Sample: Refreshing subsets of rows

There are several uses for refreshing subsets of rows:

  • Re-synchronizing tables which are out-of-sync
  • Refreshing very large tables in stages
    • Accommodating smaller batch windows
    • Less interruption for other tables being replicated
  • Synchronization check for subset of rows

For the following examples, we have a table mapping containing columns to indicate the status of customers. On the source table, this column is called STATUS. On the target table, the column is called ACTIVITY_STATUS. The table mapping has a Data Translation of the following values:

Table 1. Values for the sample table mapping
Source table (Before image) Target table (After image)
Column name: STATUS Row Count Column name: ACTIVITY_STATUS Row Count
A 255 ACTIVE 255
D 49 DELETED 49
I 16 INACTIVE 16
P 64 PENDING 32

The difference between the two tables is that 32 PENDING rows are missing from the target table

Example 1: Refreshing a subset of rows

To synchronize the tables, you could perform a standard refresh, which would replace all rows in the target table. Instead, refreshing a subset of rows will allow you to refresh just the PENDING rows.

Steps:

  1. Select the table, right-click and choose Flag for refresh ....
  2. Select Standard Refresh.
  3. Select Refresh only a subset of rows.
  4. In the Source WHERE clause list, type the following text: STATUS='P'
  5. In the Target WHERE clause list, type the following text: ACTIVITY_STATUS='PENDING'
  6. Click OK

When the refresh starts, CDC Replication will first delete the rows on the target using the target WHERE clause. All rows with ACTIVITY_STATUS='PENDING' will be removed.

Subsequently, rows on the source will be selected using the source WHERE clause. All rows with STATUS='P' will be transferred to the target table.

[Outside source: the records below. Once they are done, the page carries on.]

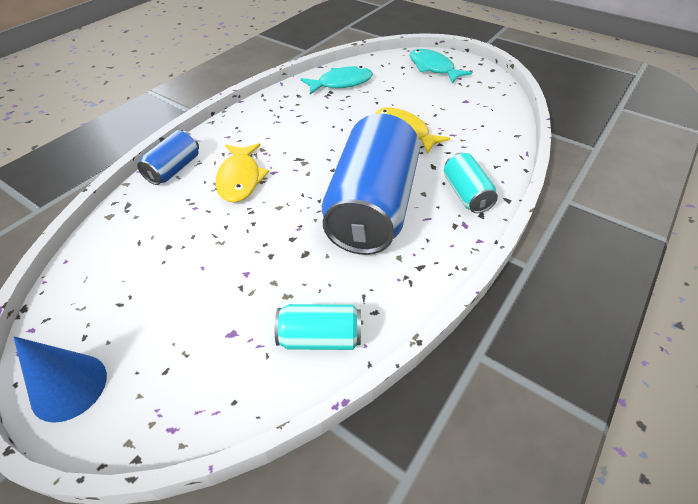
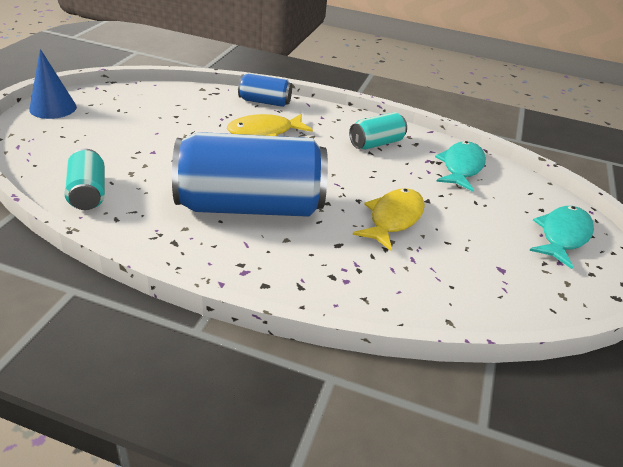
camera: 70 degrees right, 10 degrees down
turquoise fish [301,66,373,94] -> turquoise fish turned 120 degrees counterclockwise [435,141,486,192]
turquoise can [444,153,498,213] -> turquoise can moved to [349,112,407,150]

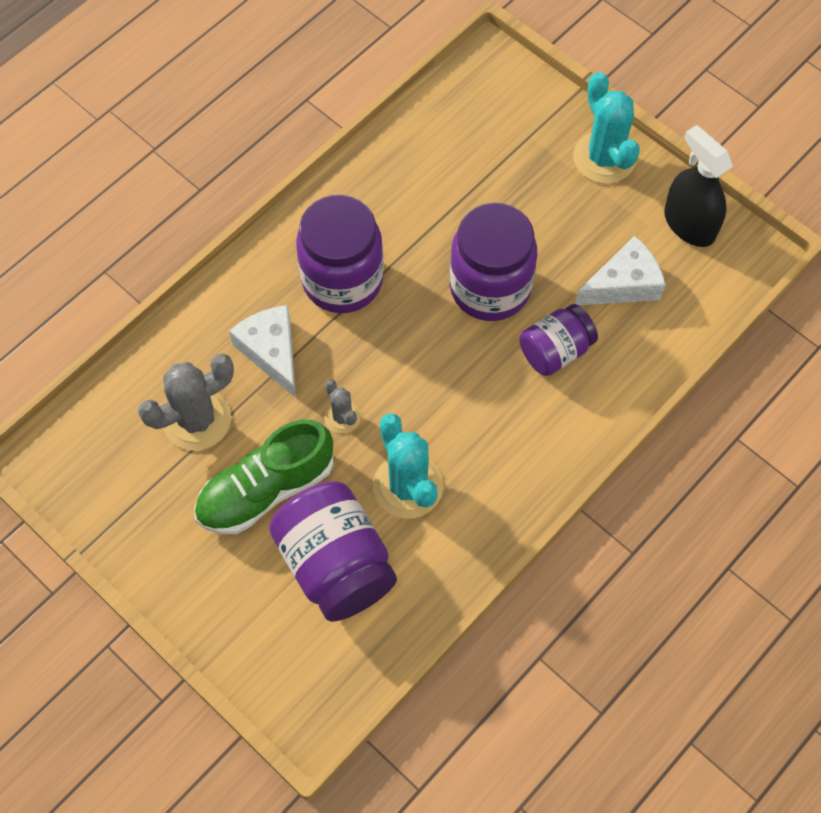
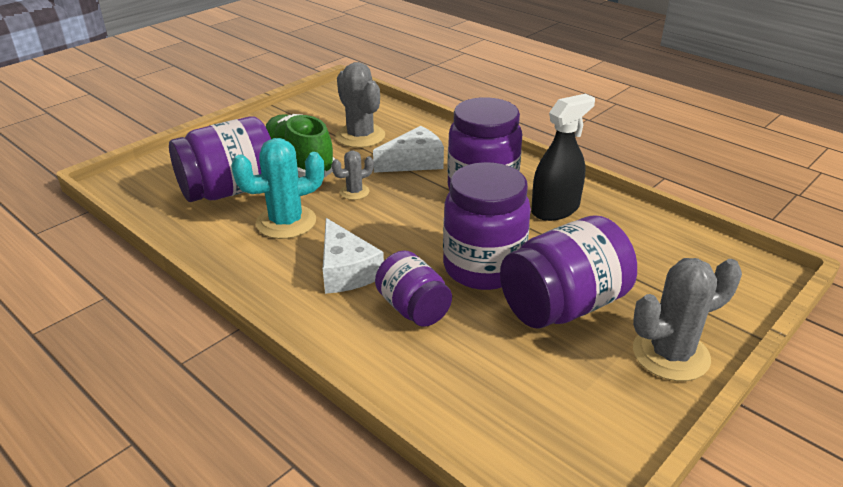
camera: 90 degrees right, 30 degrees down
turquoise cactus [573,72,640,184] -> grey cactus [633,258,742,381]
white cheese [575,236,666,305] -> white cheese moved to [323,218,384,294]
black spray bottle [664,125,733,247] -> black spray bottle moved to [531,94,595,221]
none -> purple jar [500,216,637,329]

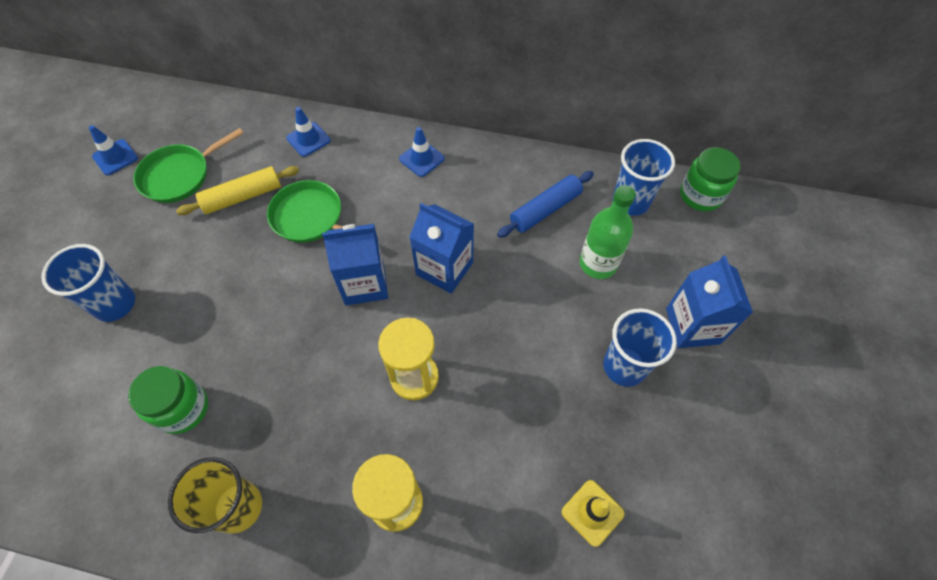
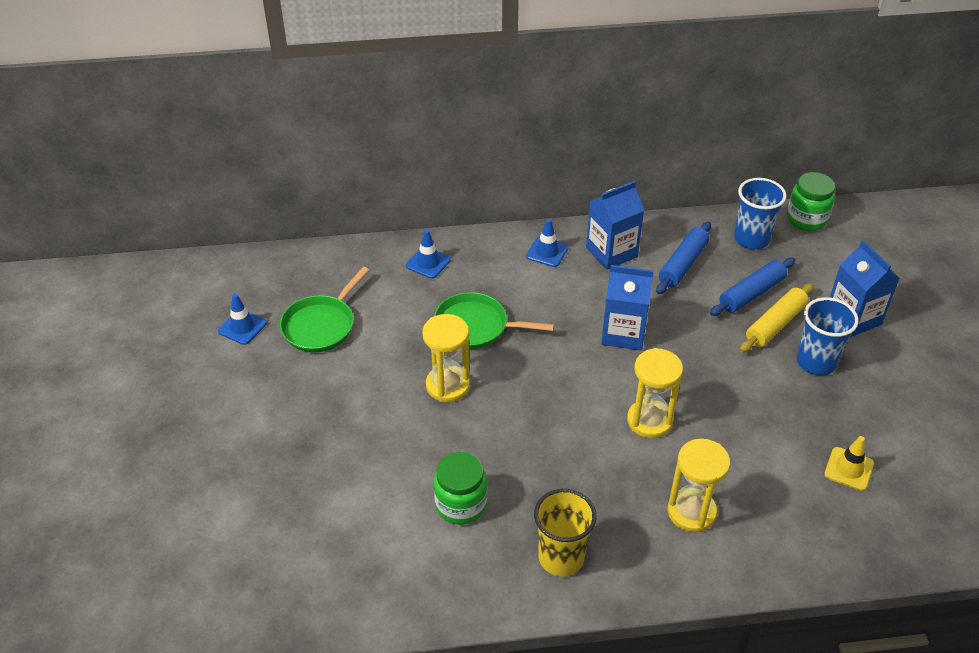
camera: 20 degrees left, 15 degrees down
blue cup [41,244,135,322] -> none
yellow rolling pin [176,166,299,215] -> yellow rolling pin moved to [740,283,814,353]
blue carton [322,224,388,305] -> blue carton moved to [586,181,644,270]
green bottle [580,185,636,279] -> blue rolling pin [710,258,795,316]
none -> yellow hourglass [422,314,470,402]

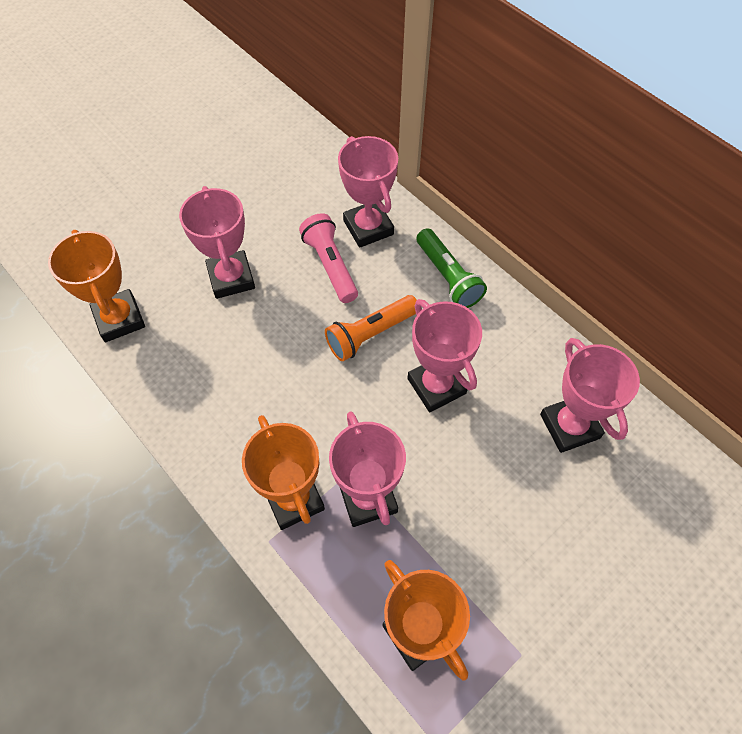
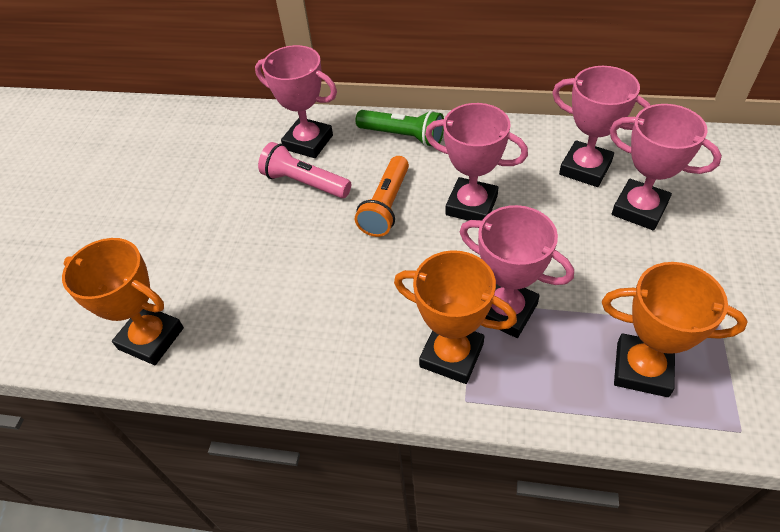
camera: 35 degrees left, 10 degrees down
pink trophy [179,186,255,299] -> pink trophy moved to [609,104,722,230]

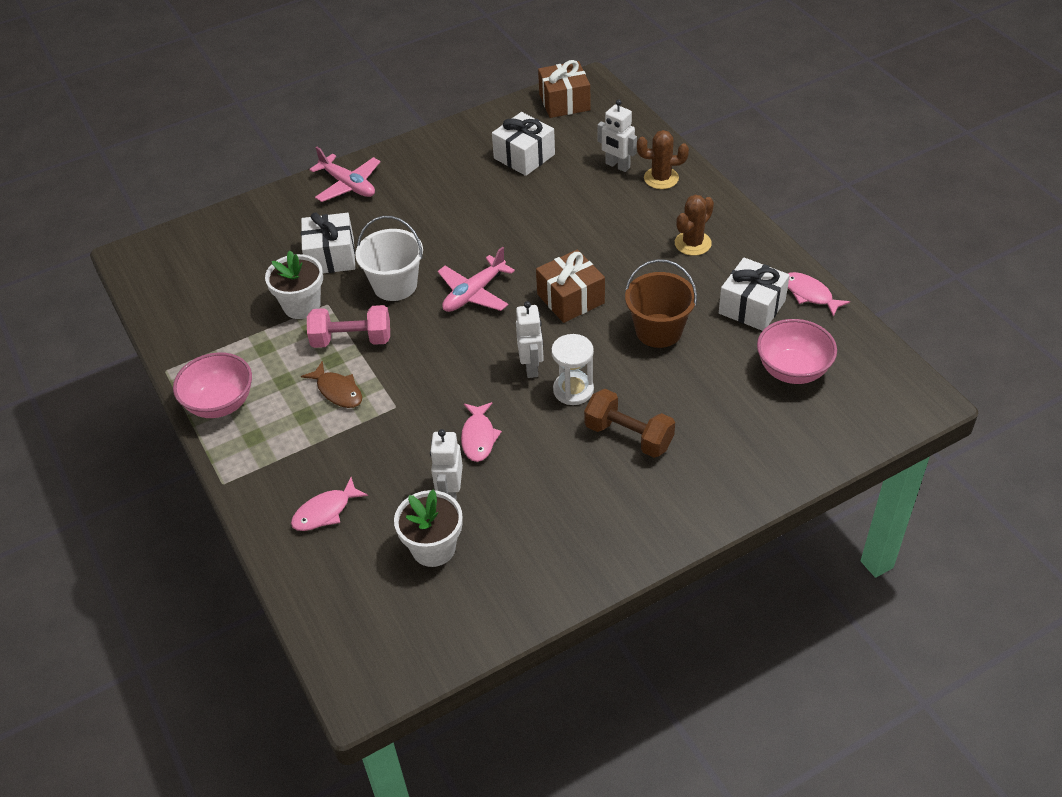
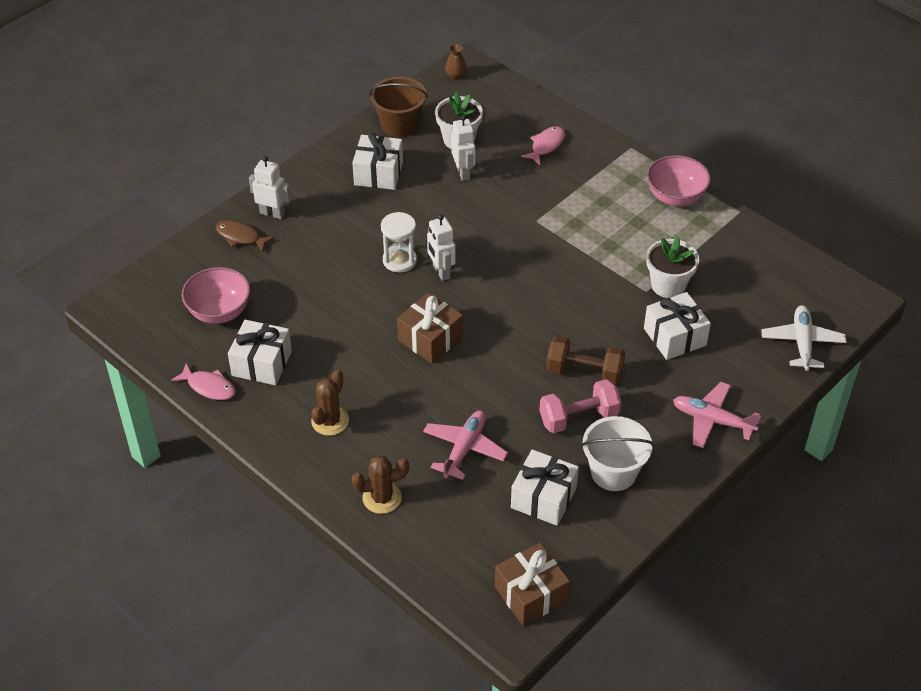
camera: 160 degrees right, 0 degrees up
brown fish [301,361,362,408] -> brown fish moved to [215,220,275,252]
pink dumbbell [307,305,390,348] -> pink dumbbell moved to [540,379,621,433]
white bucket [355,216,423,301] -> white bucket moved to [581,416,654,491]
pink plane [438,247,515,312] -> pink plane moved to [423,410,508,480]
pink fish [461,402,502,462] -> none
brown dumbbell [584,389,675,458] -> brown dumbbell moved to [546,336,626,385]
white robot [598,99,637,172] -> white robot moved to [249,156,291,219]
brown bucket [625,259,697,348] -> brown bucket moved to [369,77,428,137]
none -> white gift [352,133,403,190]
none -> brown vase [445,44,467,80]
none -> white plane [762,305,846,371]

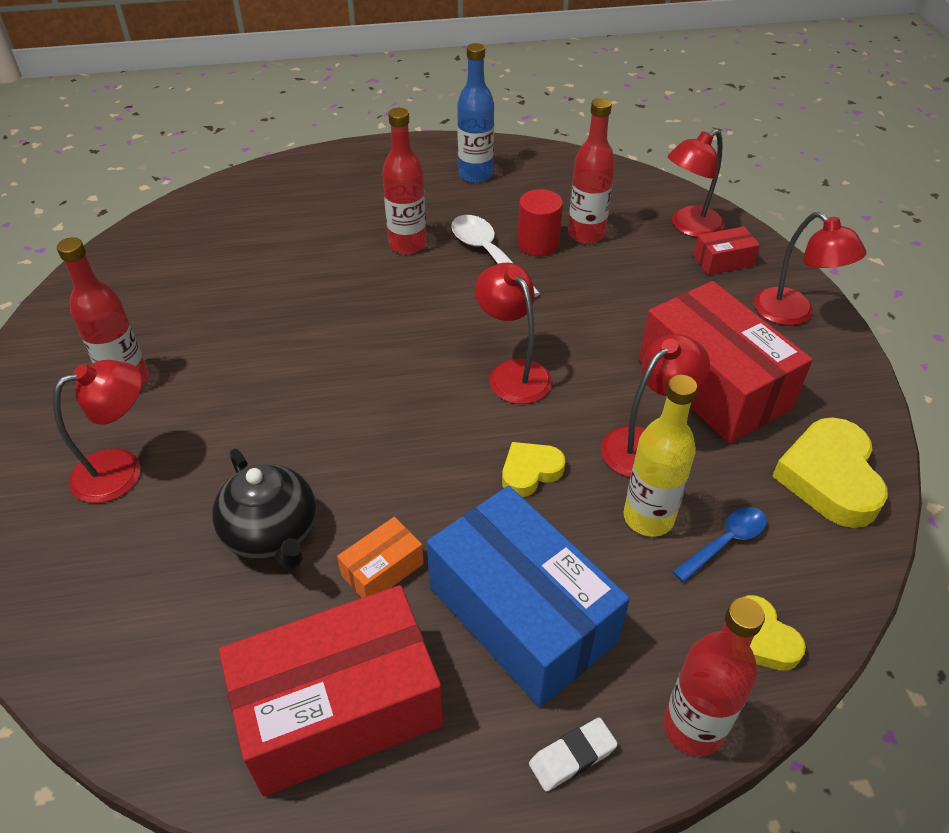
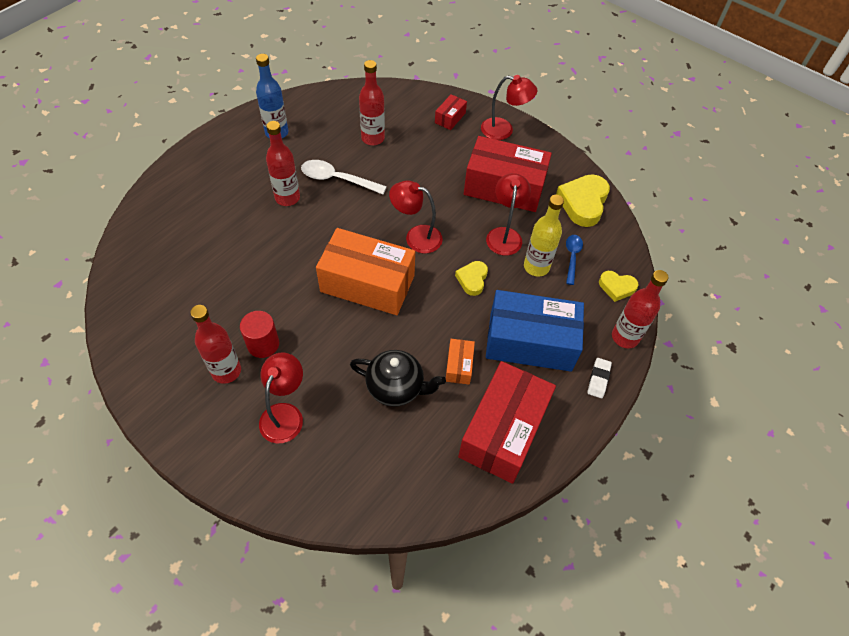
camera: 45 degrees left, 10 degrees up
red cylinder [518,189,563,256] -> red cylinder moved to [240,311,279,358]
red lamp [668,129,725,238] -> none
yellow heart [772,417,888,528] -> yellow heart turned 60 degrees clockwise [556,174,610,227]
none -> orange box [316,228,415,315]

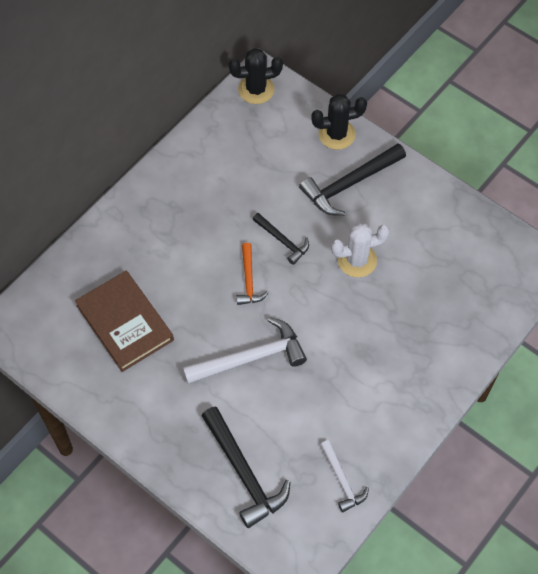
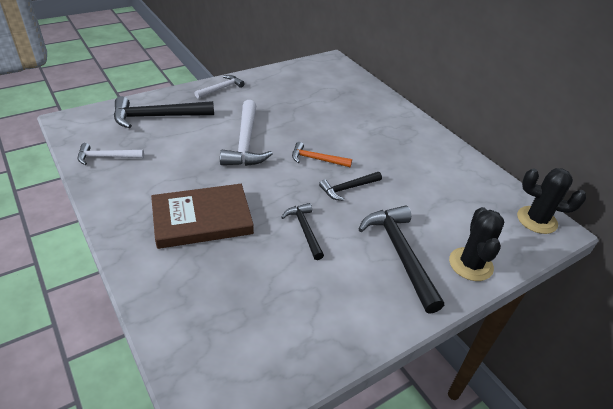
camera: 105 degrees right, 20 degrees down
brown book [75,271,174,372] -> brown book moved to [151,184,254,249]
black cactus [229,48,283,104] -> black cactus turned 75 degrees counterclockwise [517,168,586,234]
white cactus [331,223,390,277] -> black hammer [281,203,324,260]
none -> white hammer [195,75,244,98]

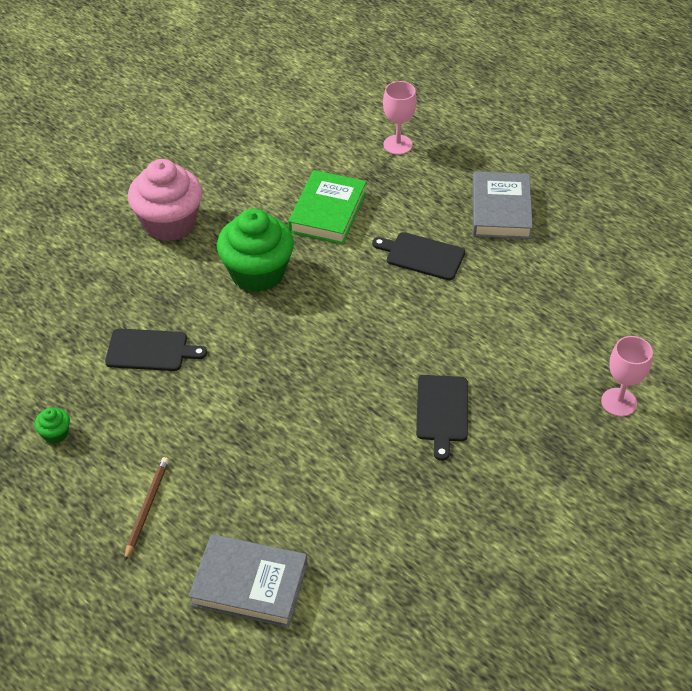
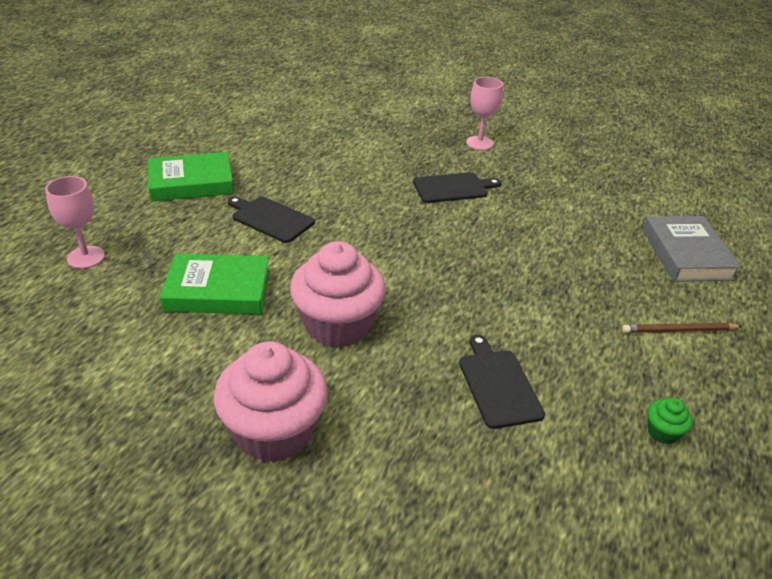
camera: 110 degrees left, 10 degrees down
green cupcake [217,208,294,292] -> pink cupcake [290,241,386,348]
black cutting board [372,232,465,280] -> black cutting board turned 120 degrees clockwise [228,196,315,243]
grey book [472,171,533,239] -> green book [148,152,234,202]
pink goblet [601,336,653,417] -> pink goblet moved to [466,77,503,150]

Example 2: Partial synchronization checks

A Differential Refresh compares each row in the target table with each row in the source table to identify missing, changed or additional rows. For large tables, a full synchronization check could be time consuming. Using the Refresh only a subset of rows option will allow you to do partial synchronization checks.

In this example, all rows with STATUS='D' will be checked.

Steps:

  1. Select the table, right-click and choose Flag for refresh ....
  2. Select Differential Refresh and choose the Only Log Differences (Refresh Not Performed) mode.
  3. Select Refresh only a subset of rows.
  4. In the Source WHERE clause list, type the following text: STATUS='D'
  5. In the Target WHERE clause list, type the following text: ACTIVITY_STATUS='DELETED'
  6. Click OK

Subsequently, when starting the subscription, all rows with STATUS=‘D' will be sent to the target for synchronization checking.

No rows will be updated on the target, due to Only Log Differences (Refresh Not Performed) being selected.

If the subscription is started in Continuous mirroring mode, the mirroring will resume after the differences are logged.

Considerations

The following issues should be considered when you are using Refresh only a subset of rows:

  • Refresh of a subset of rows can only be configured when flagging individual tables
  • Refreshing a subset of rows will always insert the rows on the target with JDBC apply.
    • Fast Load utility cannot be used when refreshing a subset of rows
    • If the subset of rows to be refreshed is a large portion of the table, you may consider refreshing all rows instead to save time
  • When flagging the table for refresh next time, the Refresh only a subset of rows checkbox is unchecked by default. The WHERE clauses are maintained though, but not used when refreshing the table.
  • If both row filtering and Refresh only a subset of rows have been specified, row filtering expression and the source WHERE clause will be concatenated (AND operator).
  • If both deletion of selected rows and Refresh only a subset of rows have been specified, the expressions will be concatenated (AND operator)
  • As shown in the examples, the source and target WHERE clauses must match, with any differences solely the result of transformations being done in the mapping.

    Only rows that matches the target WHERE clause will be affected by the refresh. If your where clause includes a column that isn't part of the table's primary key then you need to ensure before running the refresh that the values for that column are synchronized between the source and target. In the examples, if for some rows in the target table the ACTIVITY_STATUS value is incorrect then you cannot perform a subset refresh that includes ACTIVITY_STATUS in the WHERE clause.